(ASSIGNMENT) State how many lines of the data contain the string "brand", treating uppercase and lowercase as distinct. Give only the number.

(MATERIAL SHOWN)
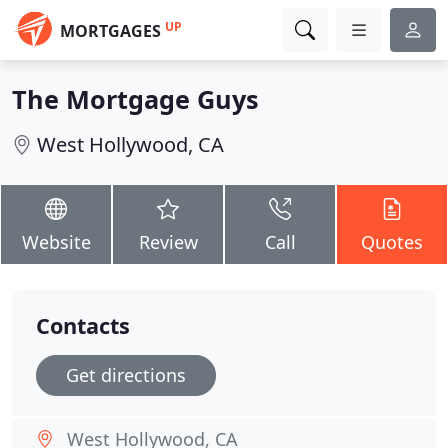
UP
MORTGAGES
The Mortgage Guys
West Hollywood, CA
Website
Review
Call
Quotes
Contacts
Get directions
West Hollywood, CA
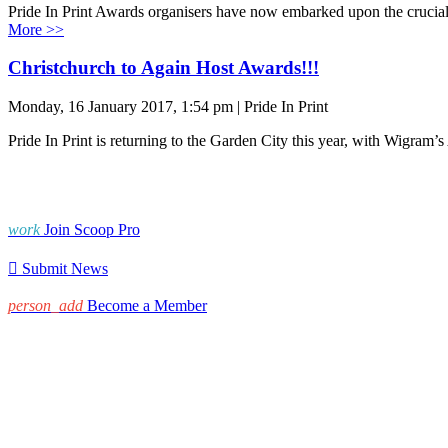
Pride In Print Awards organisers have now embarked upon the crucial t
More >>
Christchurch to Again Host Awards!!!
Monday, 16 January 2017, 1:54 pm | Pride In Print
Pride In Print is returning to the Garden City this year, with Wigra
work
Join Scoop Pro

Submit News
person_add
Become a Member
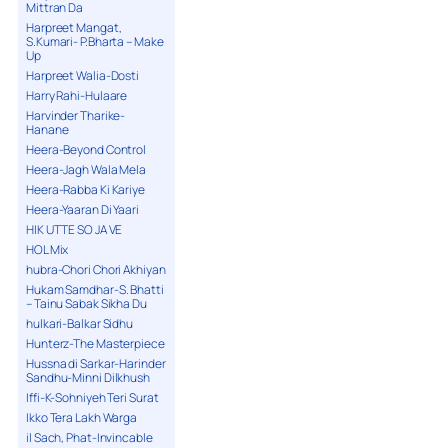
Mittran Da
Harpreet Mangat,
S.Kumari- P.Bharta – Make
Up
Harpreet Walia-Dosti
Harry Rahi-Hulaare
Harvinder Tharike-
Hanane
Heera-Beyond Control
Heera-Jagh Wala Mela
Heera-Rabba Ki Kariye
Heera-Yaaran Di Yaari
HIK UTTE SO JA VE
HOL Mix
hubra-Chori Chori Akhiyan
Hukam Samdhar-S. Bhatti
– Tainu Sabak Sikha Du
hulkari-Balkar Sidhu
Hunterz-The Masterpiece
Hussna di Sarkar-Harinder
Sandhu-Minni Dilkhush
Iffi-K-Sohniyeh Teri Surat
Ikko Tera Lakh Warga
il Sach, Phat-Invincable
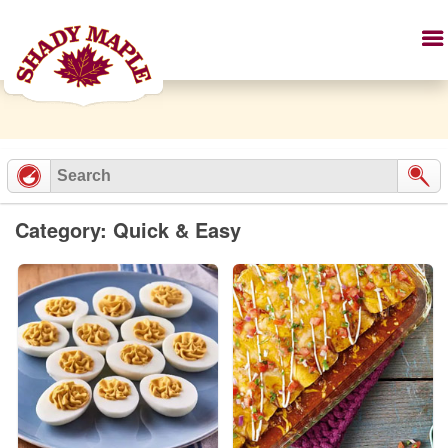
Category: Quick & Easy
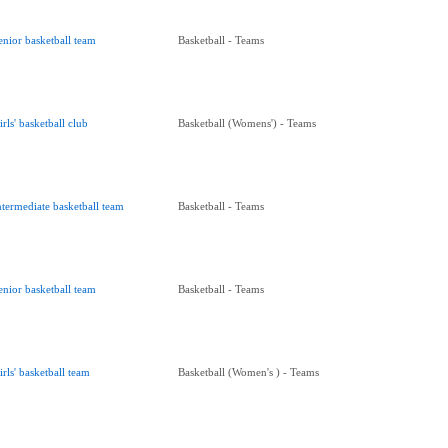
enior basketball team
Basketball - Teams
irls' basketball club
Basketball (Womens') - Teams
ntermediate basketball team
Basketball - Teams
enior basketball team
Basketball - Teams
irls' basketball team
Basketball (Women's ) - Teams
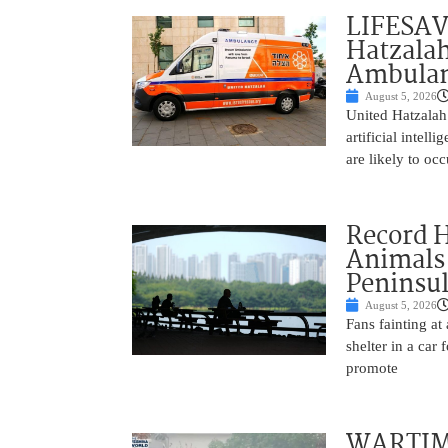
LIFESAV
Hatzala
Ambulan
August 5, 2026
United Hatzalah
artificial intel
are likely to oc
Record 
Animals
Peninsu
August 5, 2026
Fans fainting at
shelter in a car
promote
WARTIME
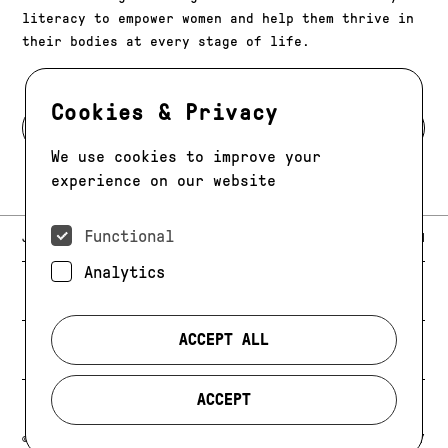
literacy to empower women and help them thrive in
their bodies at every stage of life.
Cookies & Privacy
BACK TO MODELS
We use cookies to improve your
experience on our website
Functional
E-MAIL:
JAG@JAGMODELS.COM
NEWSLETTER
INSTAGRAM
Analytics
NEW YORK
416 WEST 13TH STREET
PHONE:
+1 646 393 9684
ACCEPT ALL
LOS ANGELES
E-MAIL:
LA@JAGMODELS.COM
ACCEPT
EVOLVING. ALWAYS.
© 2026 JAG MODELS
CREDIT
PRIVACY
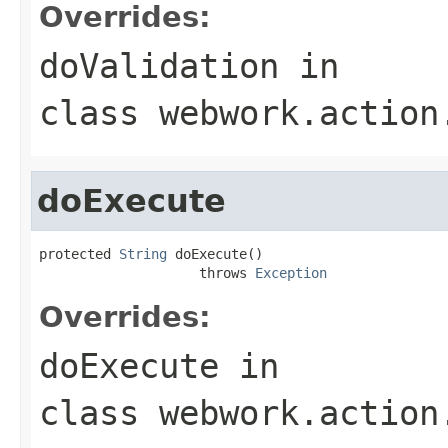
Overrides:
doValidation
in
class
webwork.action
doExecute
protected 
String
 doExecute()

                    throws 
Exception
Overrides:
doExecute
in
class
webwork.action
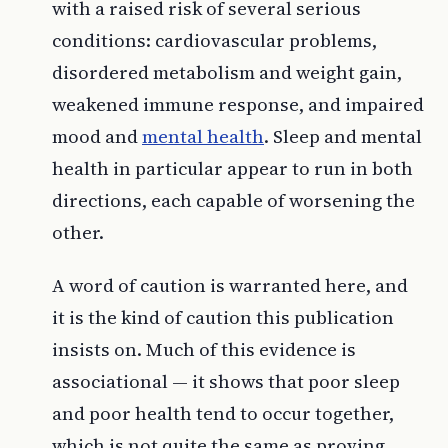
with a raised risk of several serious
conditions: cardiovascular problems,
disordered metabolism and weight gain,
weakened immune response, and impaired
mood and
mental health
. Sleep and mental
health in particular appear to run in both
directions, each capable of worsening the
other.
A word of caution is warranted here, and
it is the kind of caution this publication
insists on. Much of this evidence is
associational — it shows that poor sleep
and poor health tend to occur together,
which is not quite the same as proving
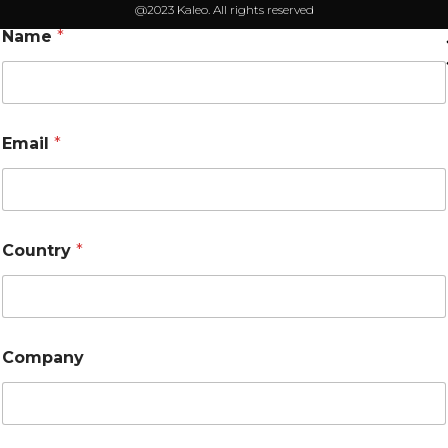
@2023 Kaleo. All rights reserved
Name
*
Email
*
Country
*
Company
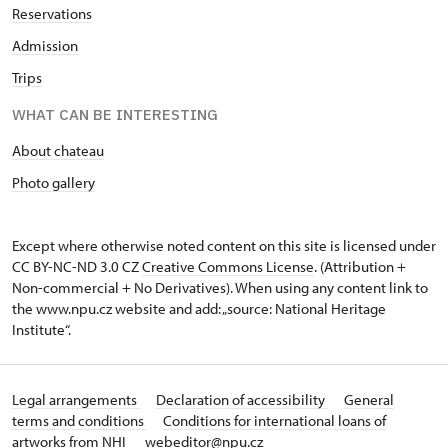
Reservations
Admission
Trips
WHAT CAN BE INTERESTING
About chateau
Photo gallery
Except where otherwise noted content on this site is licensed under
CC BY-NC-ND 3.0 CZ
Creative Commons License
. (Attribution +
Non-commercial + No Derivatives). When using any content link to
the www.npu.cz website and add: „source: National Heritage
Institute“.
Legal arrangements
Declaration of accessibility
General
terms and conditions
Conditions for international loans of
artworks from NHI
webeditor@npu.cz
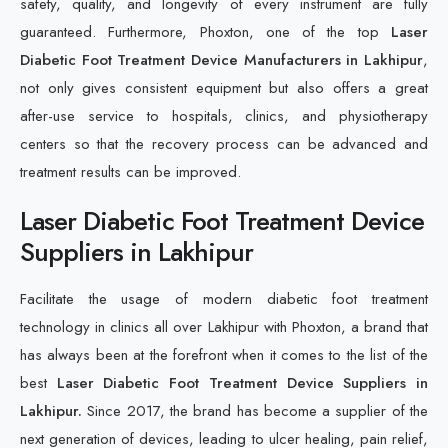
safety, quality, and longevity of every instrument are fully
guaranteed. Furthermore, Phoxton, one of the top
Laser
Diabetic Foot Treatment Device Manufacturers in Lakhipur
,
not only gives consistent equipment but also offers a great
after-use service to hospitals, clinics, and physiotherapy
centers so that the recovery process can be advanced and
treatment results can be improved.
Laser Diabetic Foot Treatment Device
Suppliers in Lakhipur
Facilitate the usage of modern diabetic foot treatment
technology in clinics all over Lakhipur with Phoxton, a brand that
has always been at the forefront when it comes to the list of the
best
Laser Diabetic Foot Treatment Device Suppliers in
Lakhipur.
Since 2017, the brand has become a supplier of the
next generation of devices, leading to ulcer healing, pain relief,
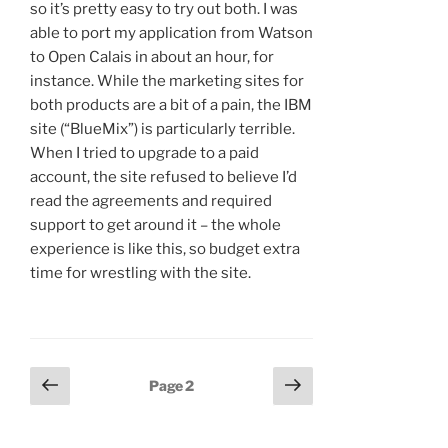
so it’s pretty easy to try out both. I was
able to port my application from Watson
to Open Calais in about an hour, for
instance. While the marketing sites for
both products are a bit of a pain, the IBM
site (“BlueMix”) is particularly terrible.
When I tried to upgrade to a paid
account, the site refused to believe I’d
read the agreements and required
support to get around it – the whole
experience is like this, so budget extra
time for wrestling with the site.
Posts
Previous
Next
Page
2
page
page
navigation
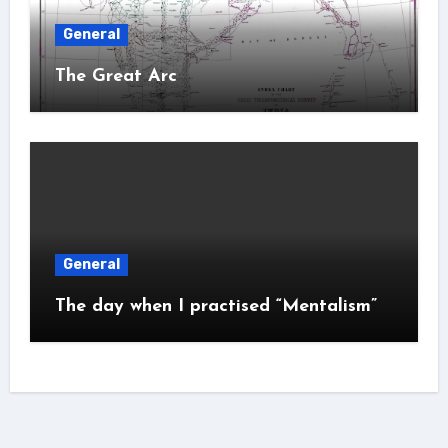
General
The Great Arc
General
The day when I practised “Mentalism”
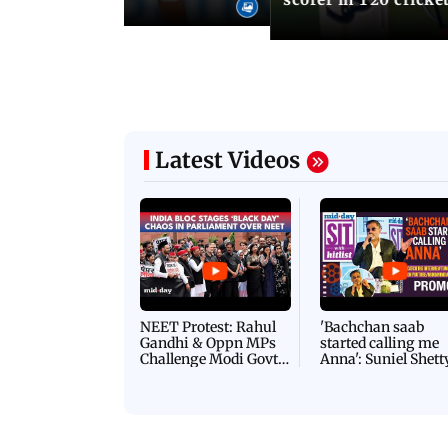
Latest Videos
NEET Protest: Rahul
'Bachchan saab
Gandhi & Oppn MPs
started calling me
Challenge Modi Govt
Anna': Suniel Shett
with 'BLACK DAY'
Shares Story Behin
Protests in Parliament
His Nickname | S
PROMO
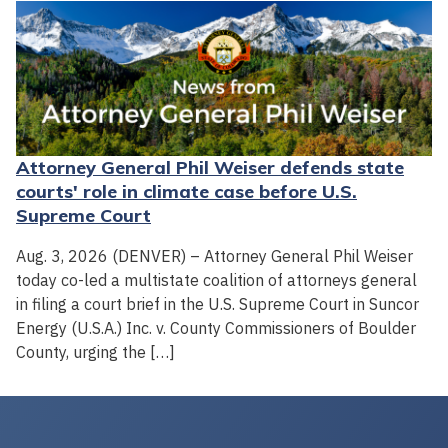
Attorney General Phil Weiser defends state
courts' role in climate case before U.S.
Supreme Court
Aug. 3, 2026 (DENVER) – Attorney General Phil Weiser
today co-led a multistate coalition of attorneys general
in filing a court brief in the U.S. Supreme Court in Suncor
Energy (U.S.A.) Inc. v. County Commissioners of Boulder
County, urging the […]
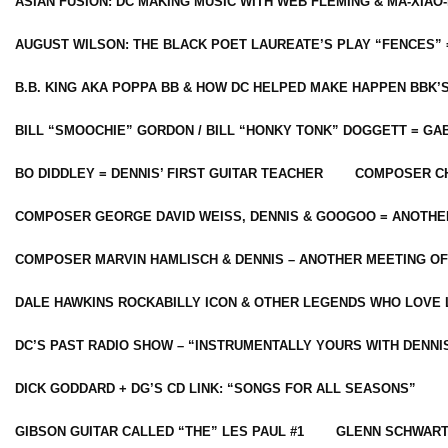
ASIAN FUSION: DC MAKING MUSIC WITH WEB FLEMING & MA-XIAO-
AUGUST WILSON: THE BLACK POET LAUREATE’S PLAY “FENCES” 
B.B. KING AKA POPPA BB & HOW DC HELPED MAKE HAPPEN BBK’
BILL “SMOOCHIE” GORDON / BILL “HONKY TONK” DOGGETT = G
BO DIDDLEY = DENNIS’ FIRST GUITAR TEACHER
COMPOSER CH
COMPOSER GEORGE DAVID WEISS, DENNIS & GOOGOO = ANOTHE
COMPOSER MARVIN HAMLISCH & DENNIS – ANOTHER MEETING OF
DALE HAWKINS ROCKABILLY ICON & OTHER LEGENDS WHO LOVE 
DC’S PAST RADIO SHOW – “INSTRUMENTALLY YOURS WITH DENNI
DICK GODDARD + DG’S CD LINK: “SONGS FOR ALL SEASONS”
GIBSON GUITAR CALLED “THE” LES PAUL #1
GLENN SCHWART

(WRITTEN RESPONSE) 2